July 30th, 2006 21:37
A few more reasons why this analysis is shallow and overlooks important stuff:
1) How does Wal-Mart to get prices that low? It tries to buy as much as possible from the same provider. Then, when it has monopolized its production and the provider has lost most of his clients to fulfill Wal-Mart’s demand, Wal-Mart it forces the provider to lower its price until the provider can barely survive.
2) I don’t know about Wal-Mart’s locations in Chicago, but in Montreal, it’s always far away from older neighborhoods, where the poor populations go. So, who goes to Wal-Mart? Well, people with cars. That seems to exclude people who have trouble feeding their families. It sure is the case where I live.
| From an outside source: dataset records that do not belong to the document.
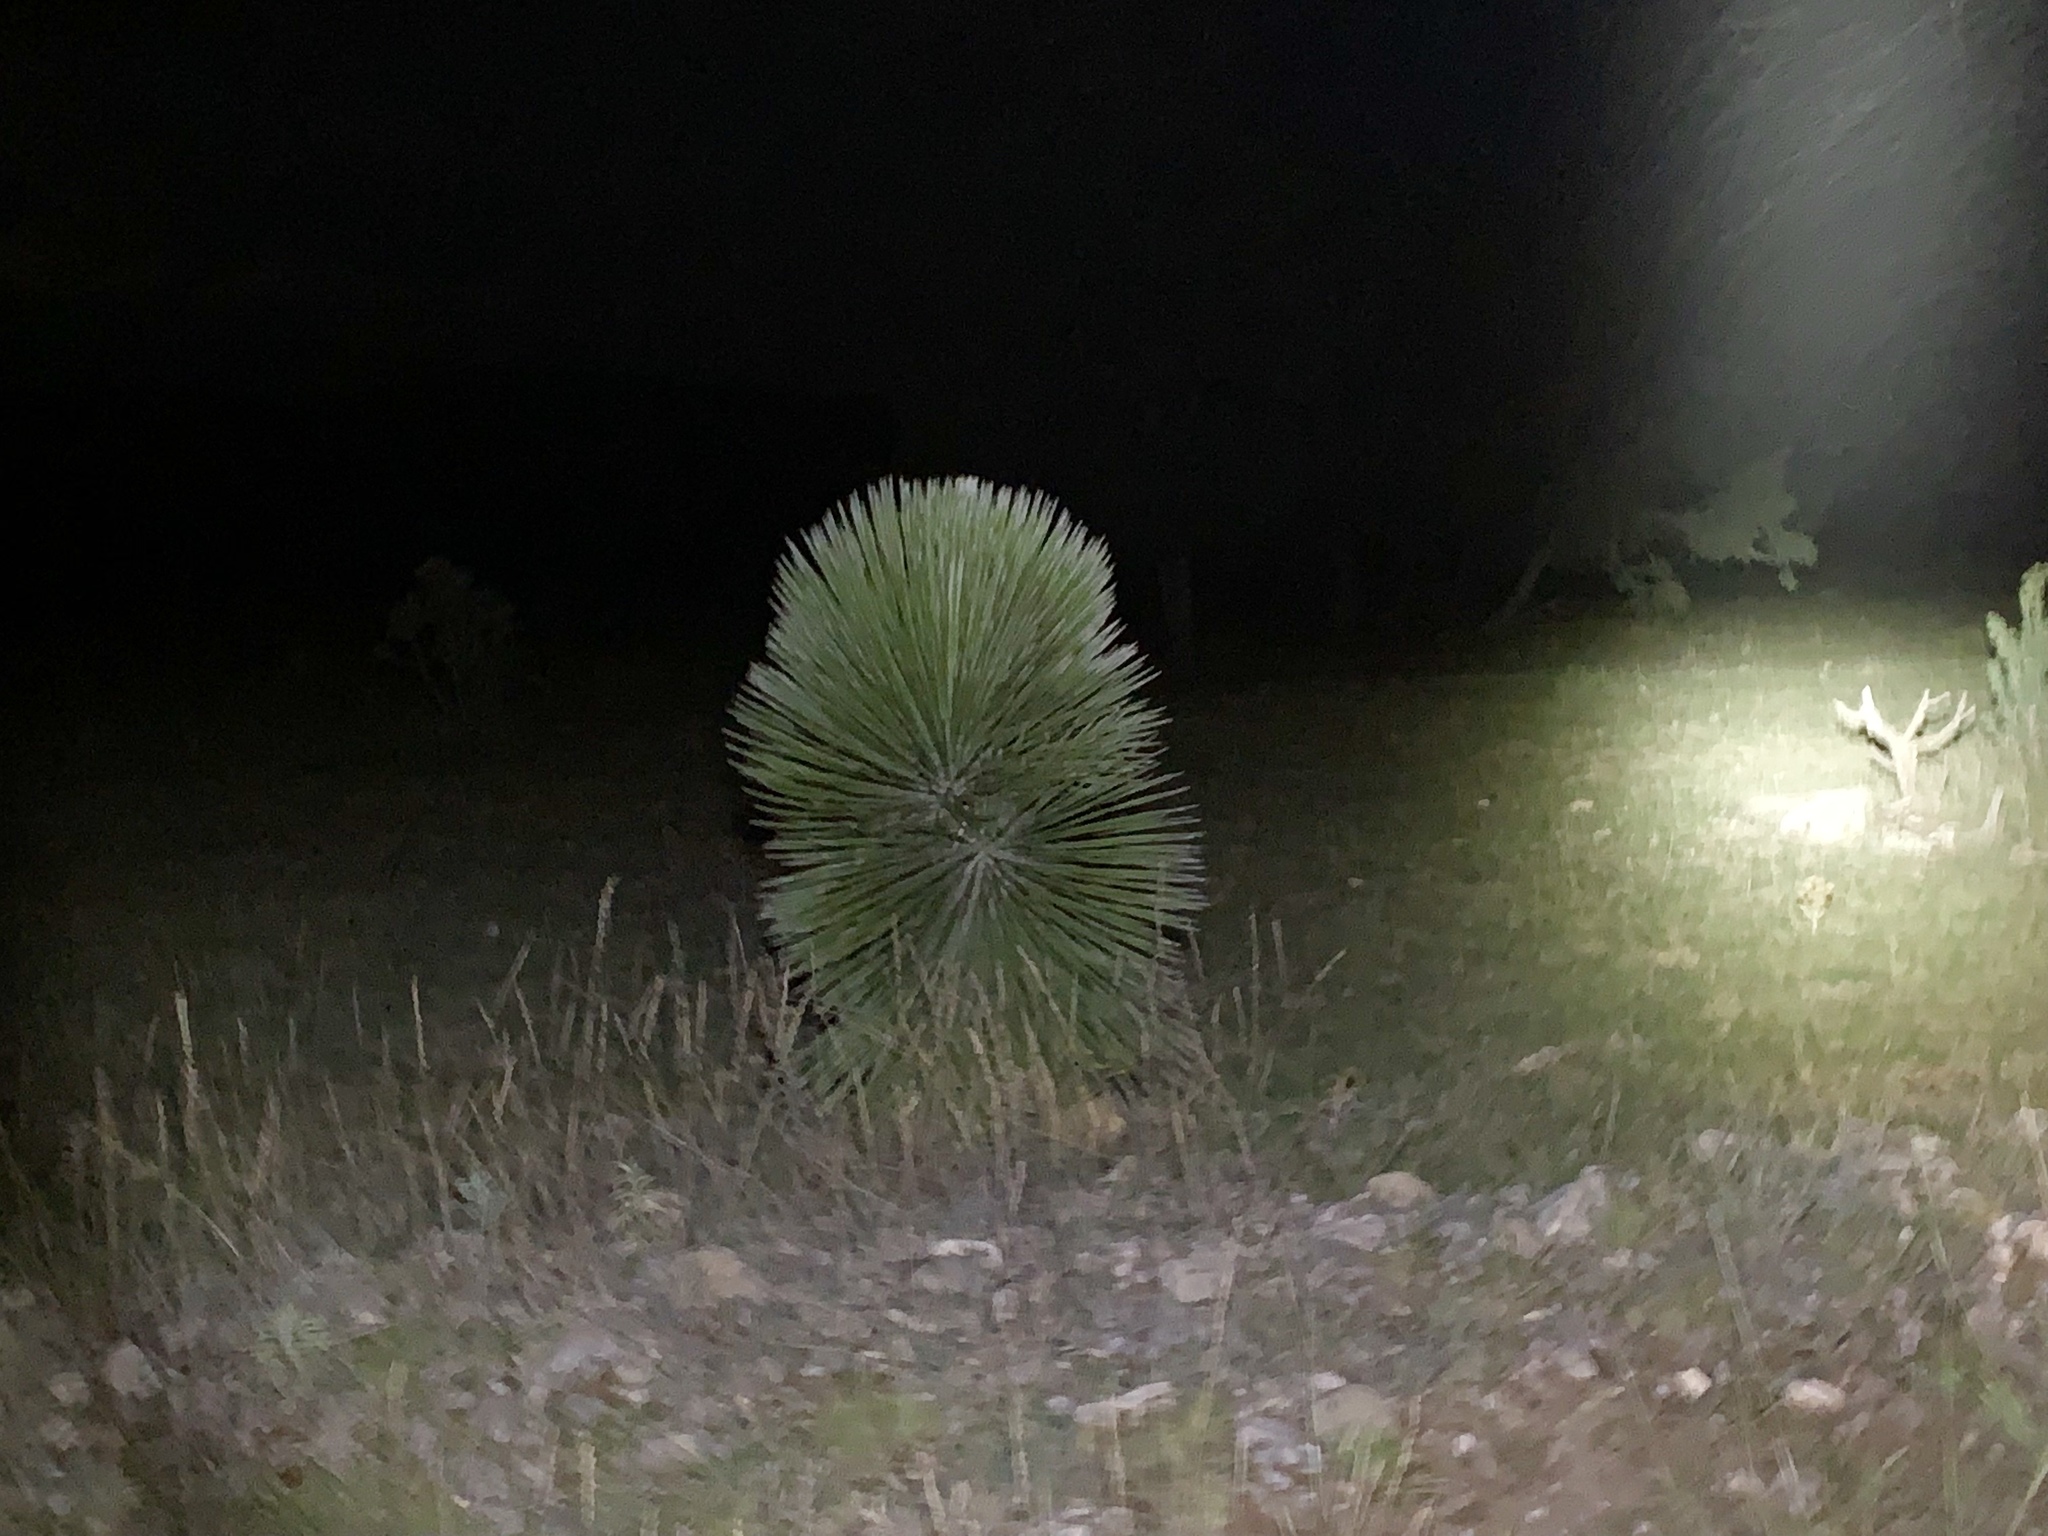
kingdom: Plantae
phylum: Tracheophyta
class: Liliopsida
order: Asparagales
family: Asparagaceae
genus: Yucca
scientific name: Yucca elata
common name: Palmella
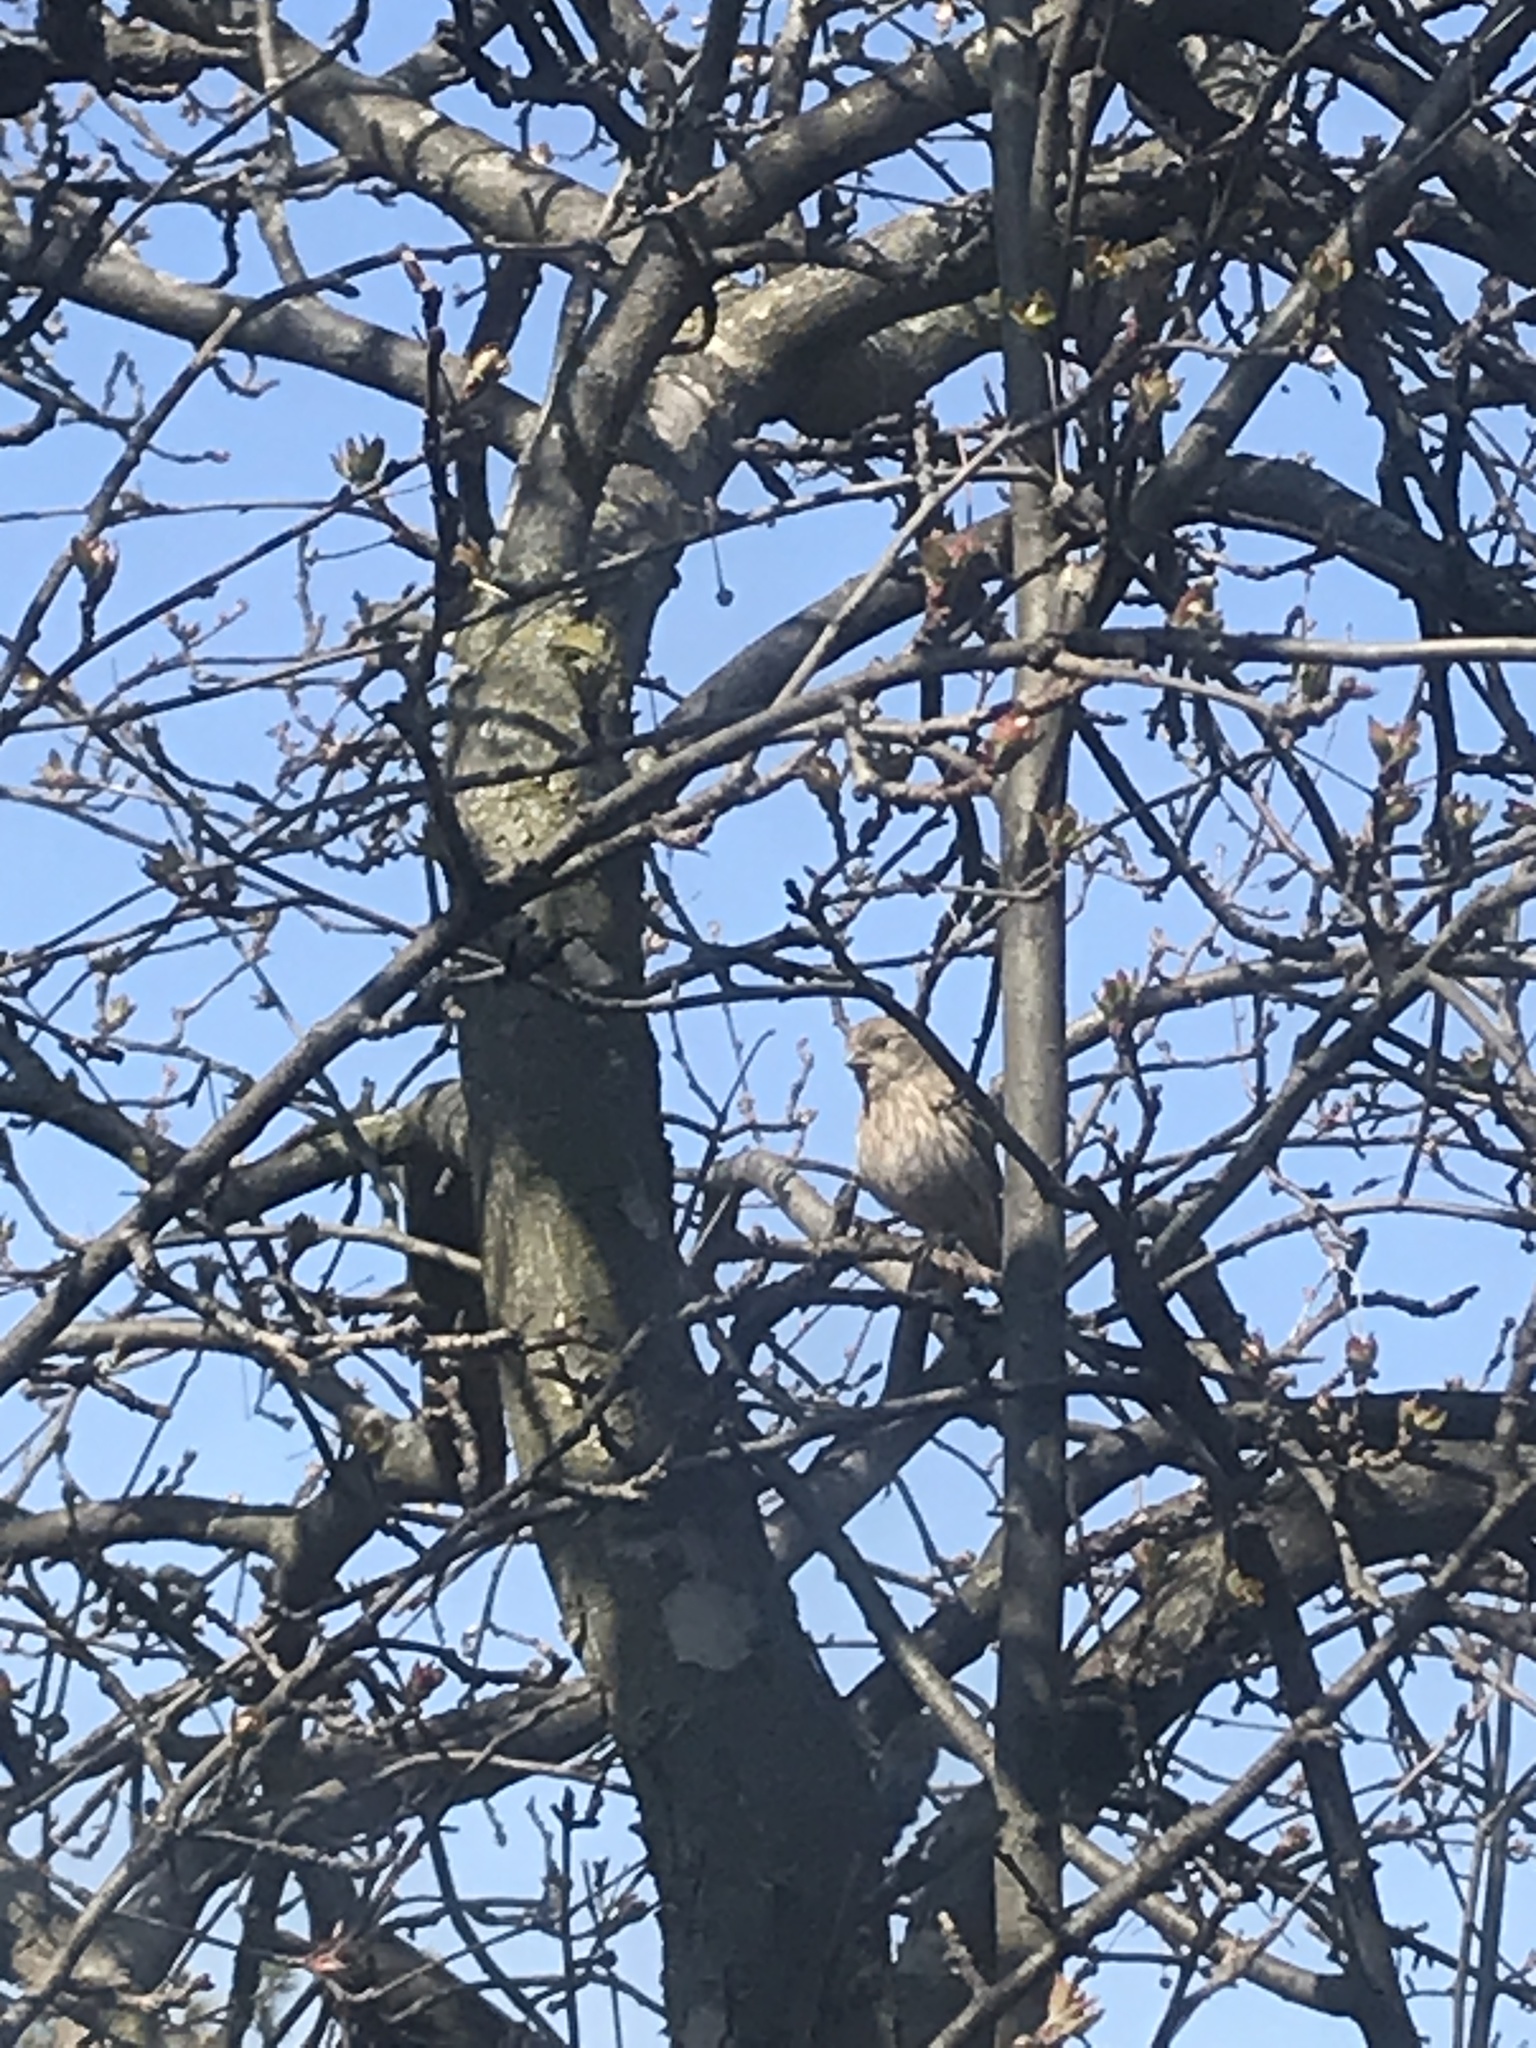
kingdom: Animalia
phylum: Chordata
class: Aves
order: Passeriformes
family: Fringillidae
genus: Haemorhous
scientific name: Haemorhous mexicanus
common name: House finch
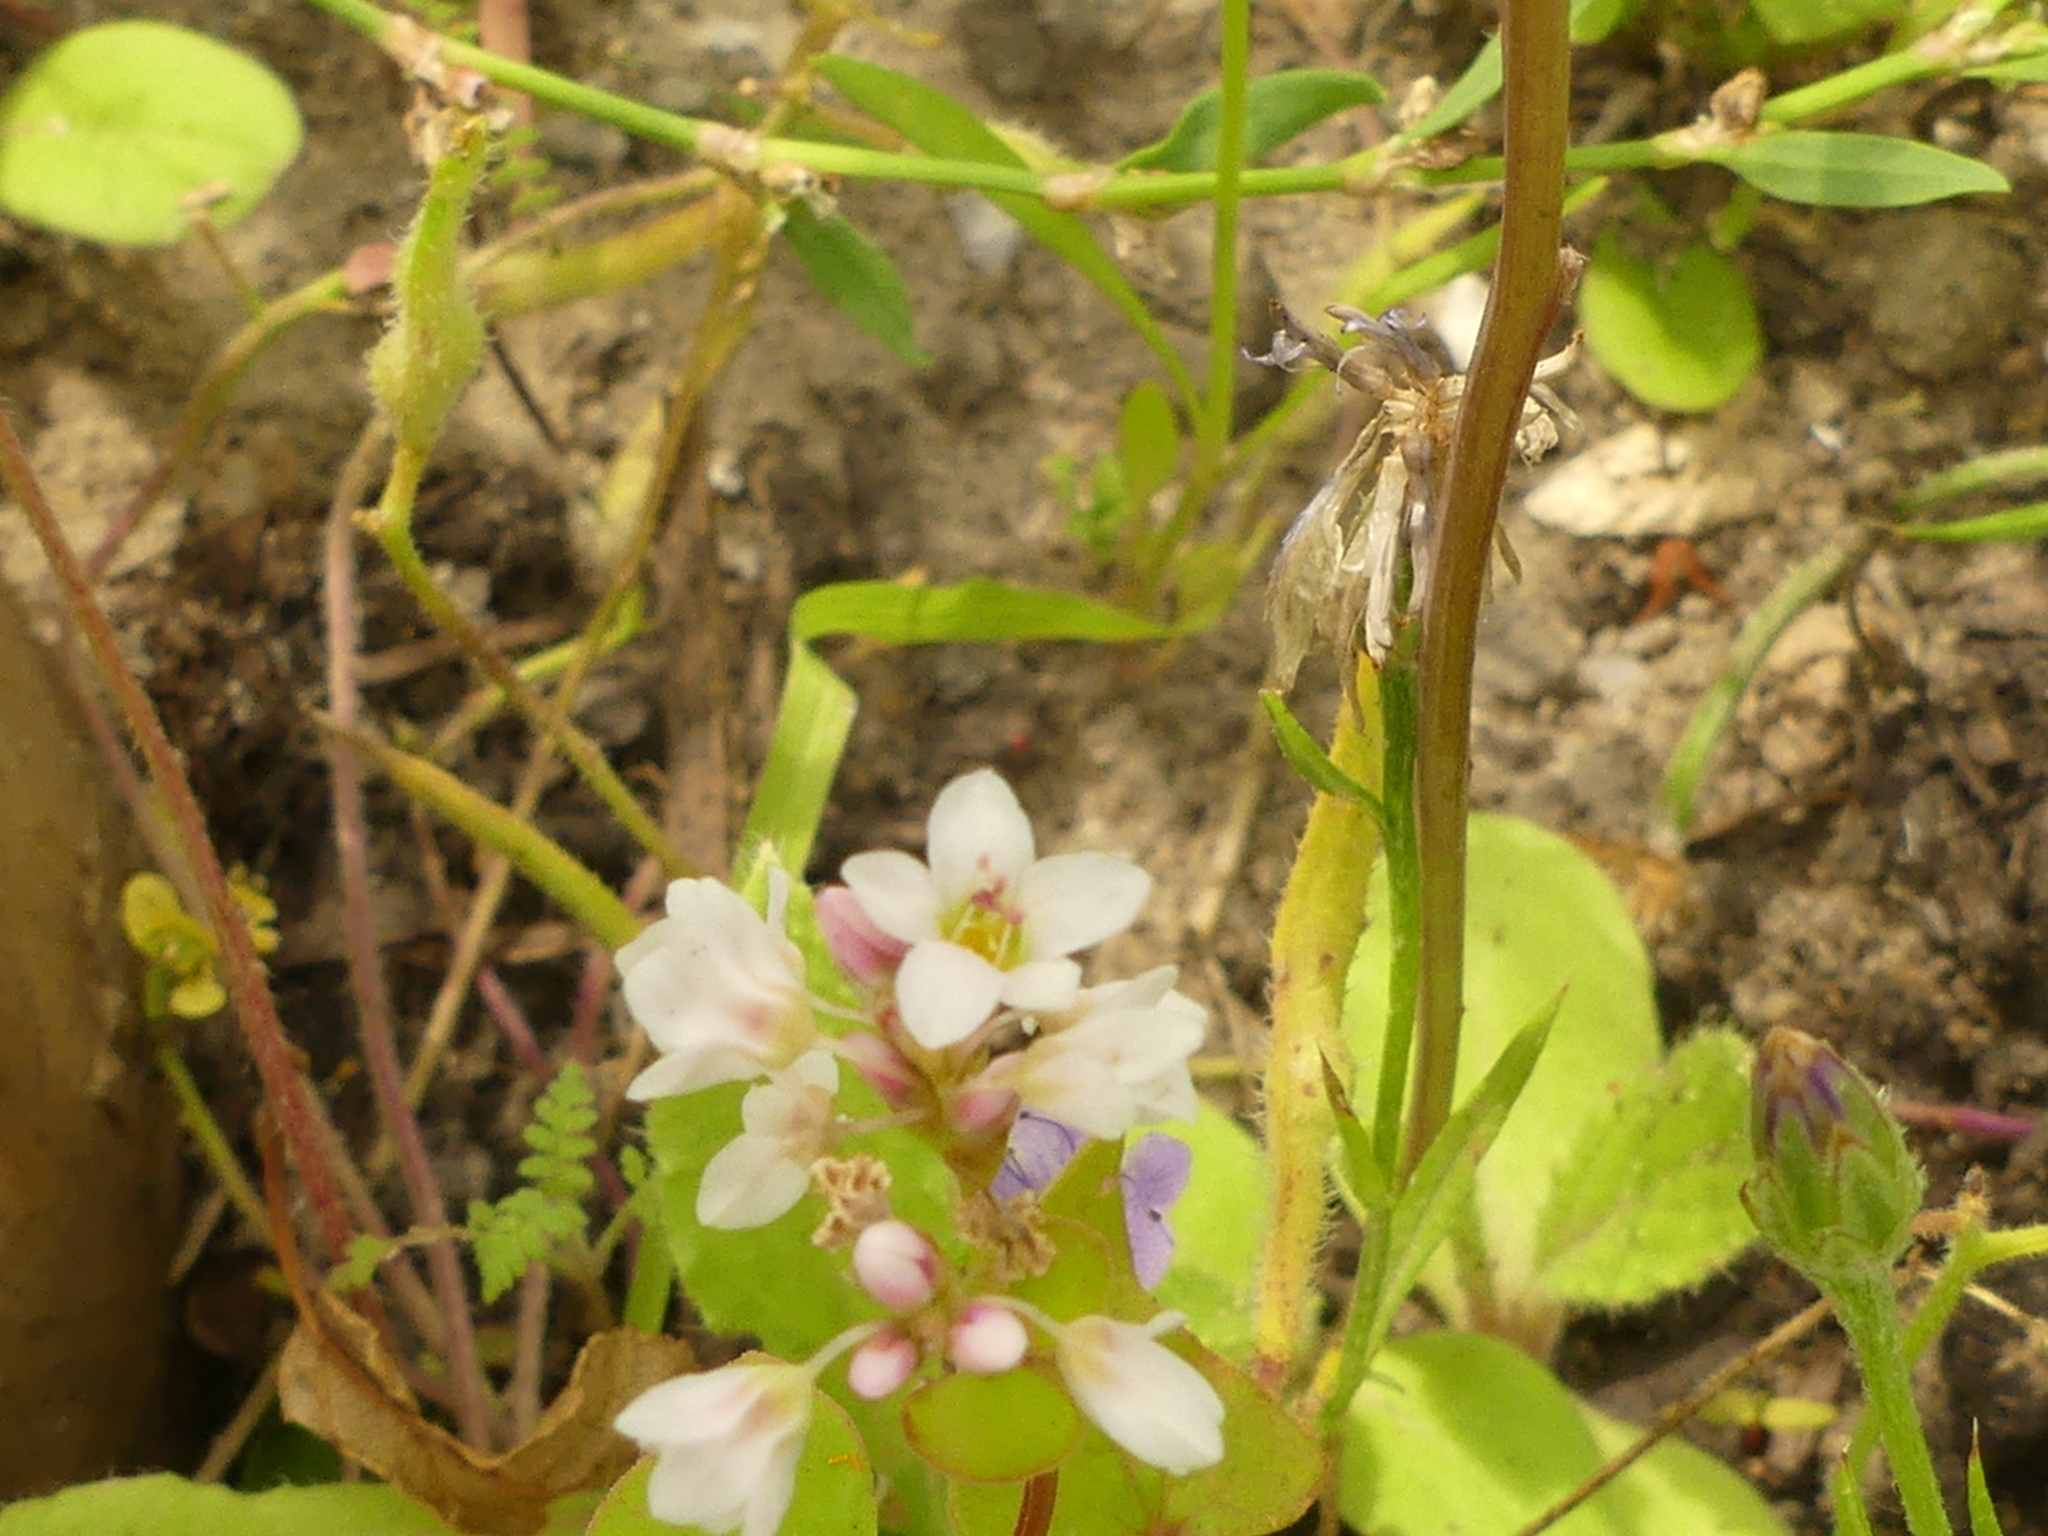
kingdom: Plantae
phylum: Tracheophyta
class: Magnoliopsida
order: Caryophyllales
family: Polygonaceae
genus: Fagopyrum
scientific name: Fagopyrum esculentum
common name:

3) In Montreal, there’s a place where a lot of poor people go shopping: St-Hubert street. Most people go there on foot because it’s located in a poor neighborhood, but it also attracts middle-class shoppers who park in nearby streets, as it is features very good fashion stores. Prices are really low, probably close to wal-mart-low. How is it possible? Cheap labor. Immigrants who don’t know french and have trouble finding jobs, children when the business is a family business, merchants who litterally live in their commerce and/or make miserable profits to make sure their commerce keeps working, etc. These poor merchants pay the price when middle-class people stop going to their stores to shop in Wal-Mart. And Wal-Mart is well known to hit hard on the competition.
July 31st, 2006 15:06
Chad,
I agree that wages below the costs of living would likely encourage people to leave Chicago. But I don’t know if that is a good thing or bad thing. First many of people that might be encouraged to leave have family in Chicago. For poor people, extended families have economic as well as sentimental importance. For example, a women may depend on her mother for free childcare. Second, poor people often lack their own transportation, as Louis notes. Some poor people may depend on public transportation. Rural areas do not usually have such dependable and affordable public transportation. Finally, areas outside of Chicago may not have even less employment opportunities.
July 31st, 2006 16:36
More than ten years ago, I worked at a branch office in Iowa for a company headquartered in Chicago. The starting pay was $7 an hour for phone reps in Iowa, but the exact same job for the exact same company in the Chicago office paid $12 an hour because they couldn’t get people to work for less than that due to the high cost of living. So I guess my question is- how many jobs is this really going to impact if the market wage was that much higher ten years ago? Is it largely a moot point? Does anyone have data on how many jobs it will impact?
August 2nd, 2006 17:31
Data? Data? Will doesn’t need any stinkin’ data. He’s got dogma and he’s got a healthy dose of snide.